Tryke supports multiple output formats via the --reporter flag.

tryke test --reporter <format>

text (default)

The default reporter. Shows each test result with pass/fail status, discovered expectation lines, assertion diagnostics on failure, and a summary at the end.

tryke test
tryke test --reporter text

dot

Compact single-character output — one character per test. Useful for large suites where you only want to see failures:

  • . pass
  • F fail
  • E error
  • s skip
  • T todo
  • x xfail
  • X xpassed (an xfail test that passed unexpectedly)
tryke test --reporter dot

json

Machine-readable JSON output. Each test result is a JSON object, one per line (JSONL format). Useful for integrating with other tools or custom dashboards.

tryke test --reporter json

junit

JUnit XML output for CI systems that consume JUnit reports (Jenkins, GitHub Actions, etc.):

tryke test --reporter junit > results.xml

llm

A format optimized for consumption by large language models. Concise, structured output designed to fit in LLM context windows.

tryke test --reporter llm

next

A cargo-nextest-style reporter. One line per completed test with a status badge, duration, and file_stem :: test_name identifier; a live status bar at the bottom of the terminal tracks progress through the run.

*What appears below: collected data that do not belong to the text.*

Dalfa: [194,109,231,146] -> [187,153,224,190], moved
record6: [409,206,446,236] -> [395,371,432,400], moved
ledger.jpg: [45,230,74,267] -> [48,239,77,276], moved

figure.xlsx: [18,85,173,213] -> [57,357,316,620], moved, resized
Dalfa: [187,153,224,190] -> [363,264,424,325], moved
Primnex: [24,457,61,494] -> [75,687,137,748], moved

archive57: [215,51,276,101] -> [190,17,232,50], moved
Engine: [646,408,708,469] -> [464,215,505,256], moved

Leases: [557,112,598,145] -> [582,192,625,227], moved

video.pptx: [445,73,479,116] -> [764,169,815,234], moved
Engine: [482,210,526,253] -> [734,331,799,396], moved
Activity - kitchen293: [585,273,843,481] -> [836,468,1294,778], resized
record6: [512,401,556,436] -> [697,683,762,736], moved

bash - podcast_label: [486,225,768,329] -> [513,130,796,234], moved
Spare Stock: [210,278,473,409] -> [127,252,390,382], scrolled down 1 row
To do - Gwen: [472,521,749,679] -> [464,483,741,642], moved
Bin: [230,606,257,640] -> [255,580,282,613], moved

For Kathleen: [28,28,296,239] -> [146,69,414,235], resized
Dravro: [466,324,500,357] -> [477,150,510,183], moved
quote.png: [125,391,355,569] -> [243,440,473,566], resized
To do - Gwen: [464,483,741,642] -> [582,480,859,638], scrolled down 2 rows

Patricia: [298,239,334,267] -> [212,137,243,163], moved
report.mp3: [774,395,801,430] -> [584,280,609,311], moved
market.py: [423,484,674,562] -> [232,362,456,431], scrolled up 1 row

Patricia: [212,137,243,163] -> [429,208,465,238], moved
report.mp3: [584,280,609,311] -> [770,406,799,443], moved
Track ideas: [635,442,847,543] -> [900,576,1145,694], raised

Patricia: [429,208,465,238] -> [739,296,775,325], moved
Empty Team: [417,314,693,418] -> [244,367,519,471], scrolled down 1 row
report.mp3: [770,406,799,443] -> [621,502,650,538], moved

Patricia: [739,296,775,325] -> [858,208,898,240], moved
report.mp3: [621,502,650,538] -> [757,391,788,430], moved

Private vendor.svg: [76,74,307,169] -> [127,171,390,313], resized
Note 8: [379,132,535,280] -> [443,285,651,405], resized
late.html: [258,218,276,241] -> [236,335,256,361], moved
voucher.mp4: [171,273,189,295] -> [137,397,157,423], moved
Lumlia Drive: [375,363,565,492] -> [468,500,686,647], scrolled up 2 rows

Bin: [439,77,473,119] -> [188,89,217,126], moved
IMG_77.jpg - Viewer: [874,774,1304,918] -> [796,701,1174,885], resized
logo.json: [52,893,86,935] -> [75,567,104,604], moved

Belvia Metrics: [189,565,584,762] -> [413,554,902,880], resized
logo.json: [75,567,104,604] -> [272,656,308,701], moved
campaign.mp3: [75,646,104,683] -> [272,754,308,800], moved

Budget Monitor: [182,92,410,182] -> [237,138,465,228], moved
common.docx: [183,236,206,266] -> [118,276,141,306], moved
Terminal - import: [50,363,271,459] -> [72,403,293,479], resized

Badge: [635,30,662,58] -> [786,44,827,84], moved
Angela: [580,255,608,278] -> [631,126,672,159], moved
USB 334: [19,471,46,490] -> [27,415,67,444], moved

tryke test --reporter next

The live status bar is drawn at the bottom of the terminal and only appears when both stdout and stderr are TTYs, so redirecting output to a file or piping into another command produces clean per-test lines with no escape codes.

sugar

A pytest-sugar-style reporter. One line per test file showing inline check/cross marks for each test in the file, plus a count, percentage, and a small bar on the right. Failures are deferred to a recap at the end of the run, so the per-file output isn't interrupted.

tryke test --reporter sugar

Like next, the live status bar is only drawn when both stdout and stderr are TTYs; redirecting either falls back to plain per-file lines with no escape codes.